See also, people by default choose blue at 5x the rate as red, really putting a dent in "red==rational" conjecture: https://www.joehallock.com/edu/COM498/media/graphs/fav-color...

I hope this makes sense!



People's "by default" behavior will never define what is rational. You don't do polling to choose rationality.

If there is a game in which you choose between two buttons, you know everyone will get this same choice, and one button says that you definitely live and the other button says that there's a chance that you will die, adding more rules to the "maybe death button" can not make it a more rational choice.

This is actually an experiment that I would get behind doing in real life. I will pick the red button. We could do it every morning.

There are enough collective action problems with real and obvious benefits leading to catastrophe without the need to create more unnecessarily, or to have any confidence in in a world full of strangers' collective ability to solve them. Campaigning for blue is actually murder; you've encouraged a situation that may result in the deaths of 49% of the population.


There are two globally optimal solutions to this problem: > 50% pick blue (saving everybody), and 100% of the people pick red (saving everybody).

There is only one Nash equilibrium, which is for everybody to pick red. This is also strictly dominant for each player (if they choose red, they have a 100% chance of surviving, while if they choose blue, they only survive if > 50% of other people also choose blue). Knowing this, every participant has an incentive to choose red.


> Nash equilibrium

Bro... Game theory laws like Nash equilibrium dont apply if the population is irrational. Which it largely is!

Good luck explaining Nash equilibrium to a baby.


You can have a system that is rational even if the individual participants are irrational.

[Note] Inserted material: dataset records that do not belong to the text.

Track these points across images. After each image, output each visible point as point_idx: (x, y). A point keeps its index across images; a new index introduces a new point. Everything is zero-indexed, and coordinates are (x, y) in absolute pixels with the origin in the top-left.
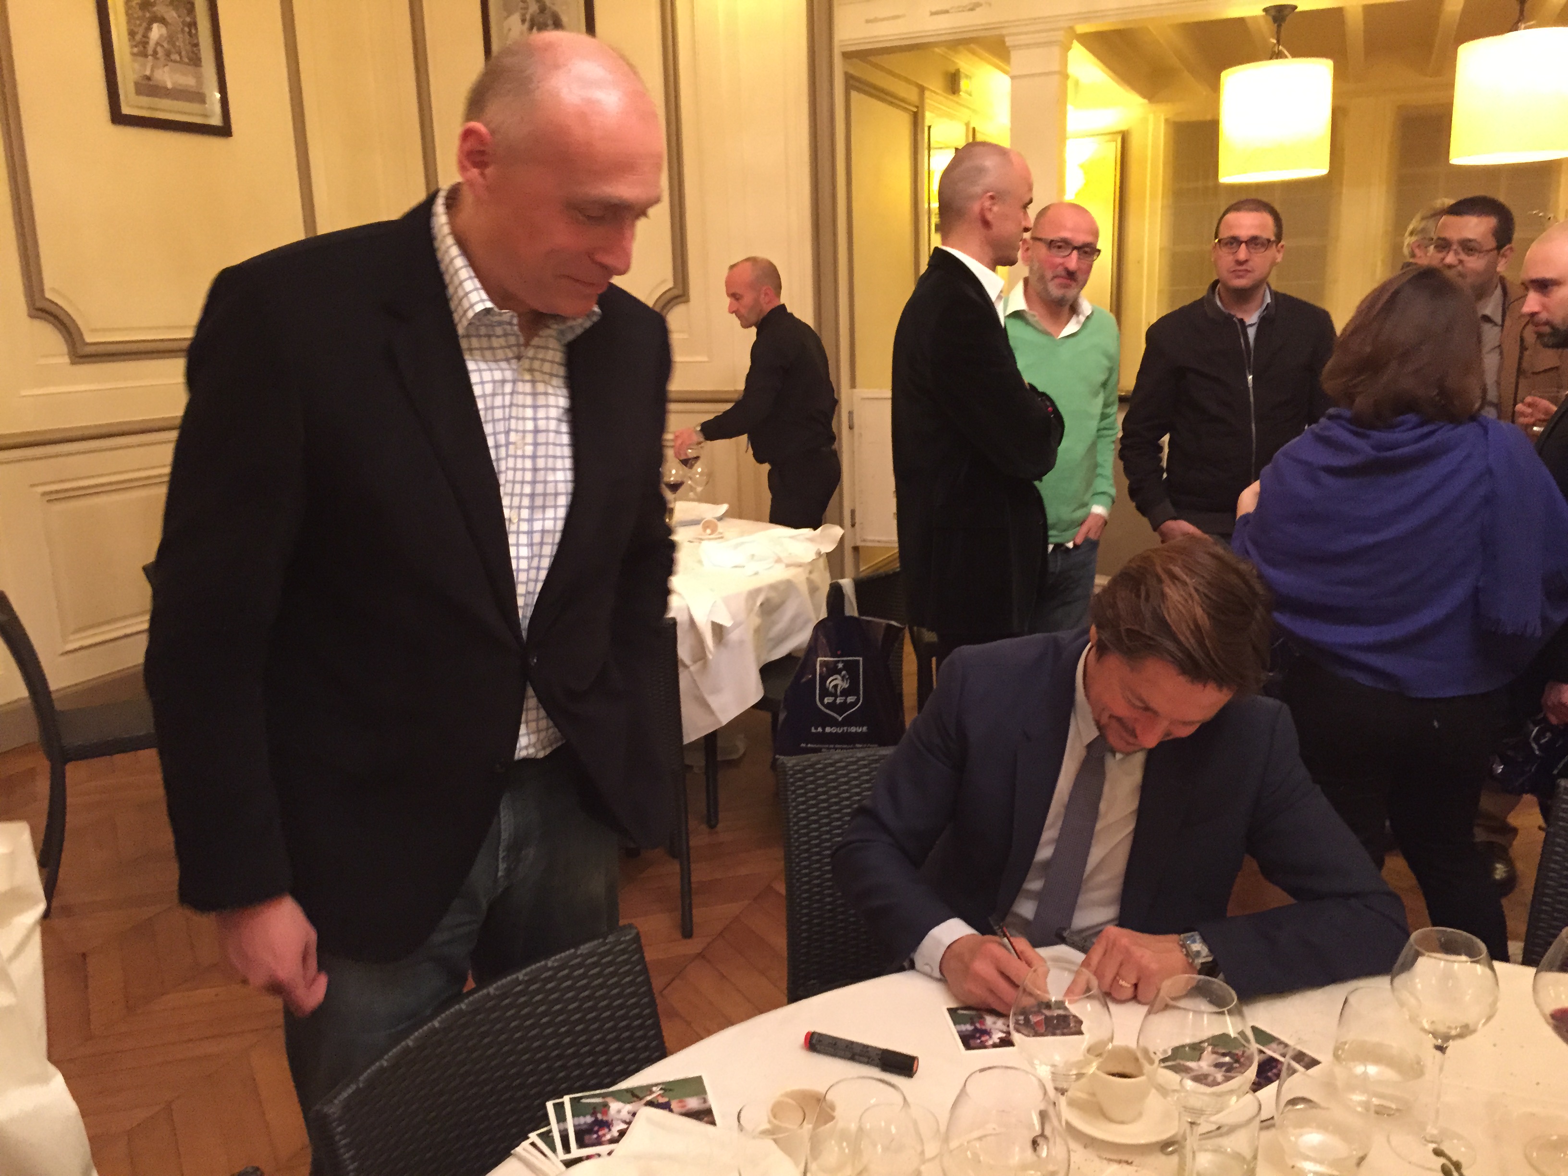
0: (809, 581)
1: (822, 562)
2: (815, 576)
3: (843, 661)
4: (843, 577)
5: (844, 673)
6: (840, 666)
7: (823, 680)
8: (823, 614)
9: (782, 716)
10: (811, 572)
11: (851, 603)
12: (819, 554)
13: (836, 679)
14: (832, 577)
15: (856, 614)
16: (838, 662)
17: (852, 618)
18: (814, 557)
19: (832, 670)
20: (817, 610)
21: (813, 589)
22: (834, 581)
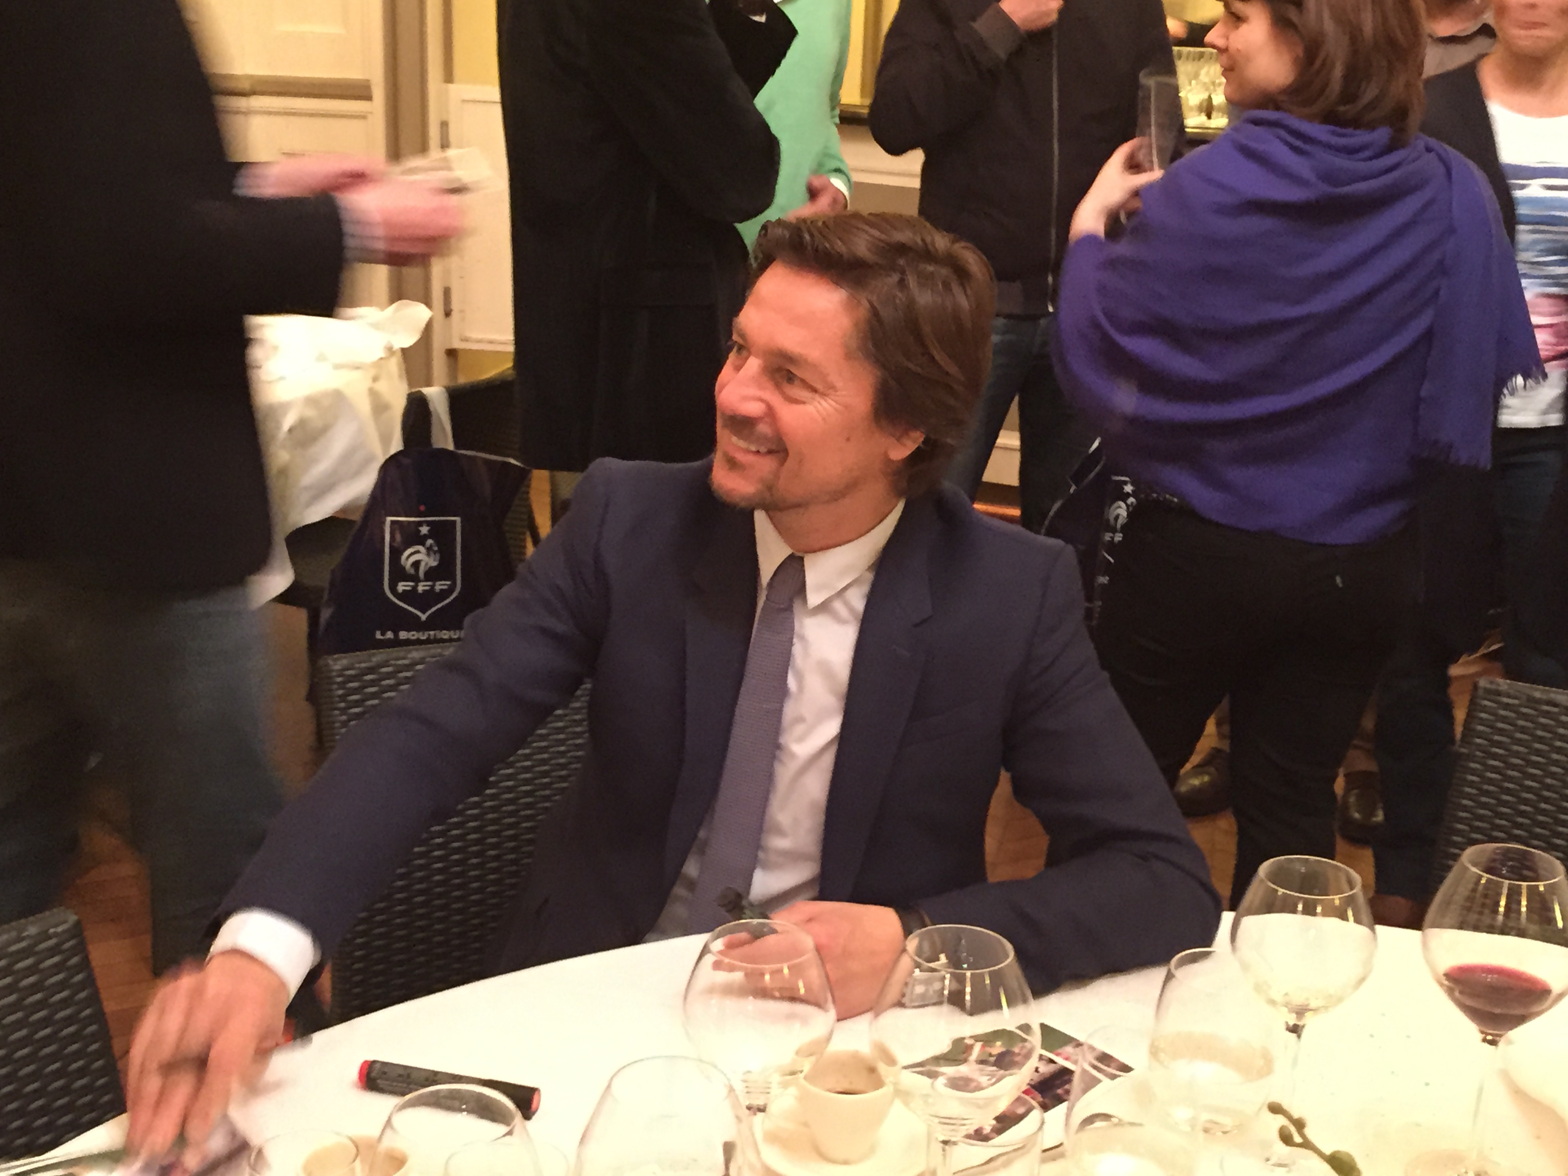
0: (373, 394)
1: (394, 365)
2: (382, 387)
3: (428, 523)
4: (429, 384)
5: (430, 542)
6: (424, 530)
7: (396, 553)
8: (396, 445)
9: (326, 614)
10: (375, 379)
11: (443, 429)
12: (390, 350)
13: (418, 552)
14: (410, 384)
15: (451, 447)
16: (420, 524)
17: (444, 451)
18: (383, 355)
19: (412, 537)
20: (385, 440)
21: (379, 407)
22: (413, 390)
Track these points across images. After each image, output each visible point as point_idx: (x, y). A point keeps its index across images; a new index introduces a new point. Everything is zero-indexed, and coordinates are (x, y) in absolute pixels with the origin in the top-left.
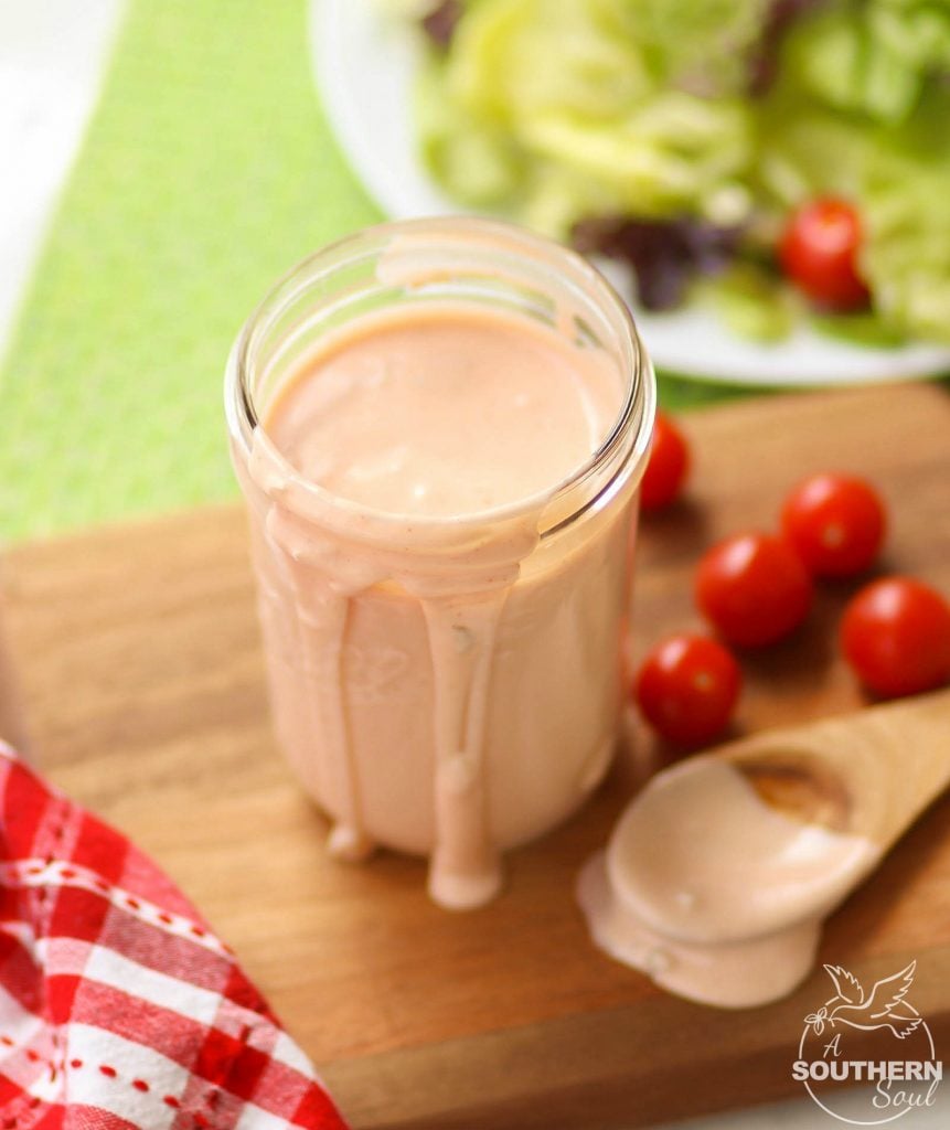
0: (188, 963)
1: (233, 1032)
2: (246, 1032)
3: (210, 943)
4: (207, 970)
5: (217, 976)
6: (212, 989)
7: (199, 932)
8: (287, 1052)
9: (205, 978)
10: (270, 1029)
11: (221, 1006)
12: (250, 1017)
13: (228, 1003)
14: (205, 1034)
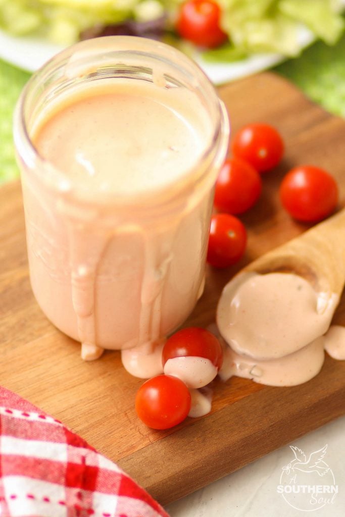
0: (45, 433)
1: (78, 461)
2: (84, 459)
3: (49, 420)
4: (54, 434)
5: (61, 435)
6: (61, 442)
7: (43, 417)
8: (104, 463)
9: (56, 438)
10: (93, 454)
11: (68, 449)
12: (83, 451)
13: (71, 447)
14: (65, 466)
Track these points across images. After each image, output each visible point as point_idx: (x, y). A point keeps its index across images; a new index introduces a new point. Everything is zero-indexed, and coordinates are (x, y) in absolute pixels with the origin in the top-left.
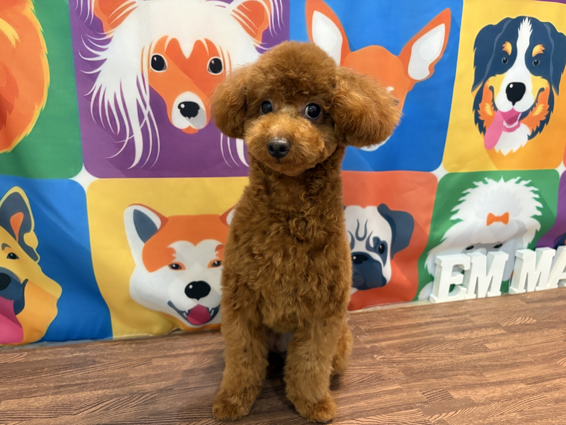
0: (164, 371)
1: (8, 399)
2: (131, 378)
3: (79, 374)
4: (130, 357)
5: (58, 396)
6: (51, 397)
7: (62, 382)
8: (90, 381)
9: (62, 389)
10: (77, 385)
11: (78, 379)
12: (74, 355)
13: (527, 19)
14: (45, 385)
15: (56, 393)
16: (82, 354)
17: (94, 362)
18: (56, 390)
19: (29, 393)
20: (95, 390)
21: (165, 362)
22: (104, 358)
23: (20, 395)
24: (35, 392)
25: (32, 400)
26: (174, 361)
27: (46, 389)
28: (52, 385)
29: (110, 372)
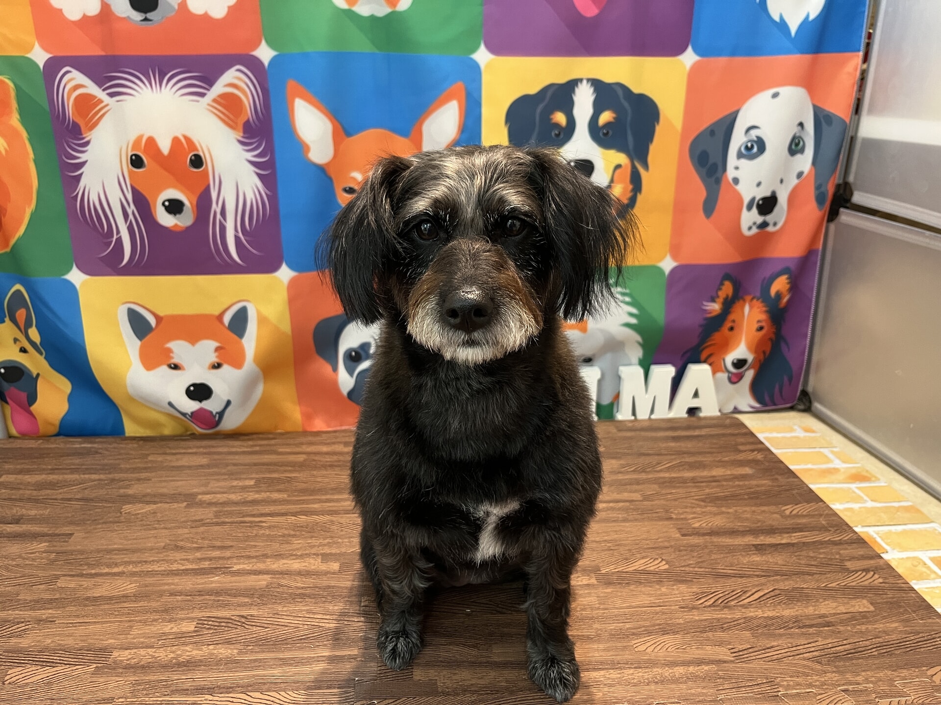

Among the mechanisms for this are statistical (if any given member of the population frequently makes errors, but the errors average out to the overall rational solution) and selection (if all the irrational people die and drop out of the population, which seems to be the case here).


"Did you realise that no matter the outcome, everyone who picks red can never die? Let's all pick red and not die!"

Seems pretty easy to me.


Only irrational people will pick blue. Let's say that's ~3% of the population. Trying to get another 47% of the population to pick blue risks losing all of them as well. That's not ethical.


> There is no consequence for choosing blue

there are consequences in both cases.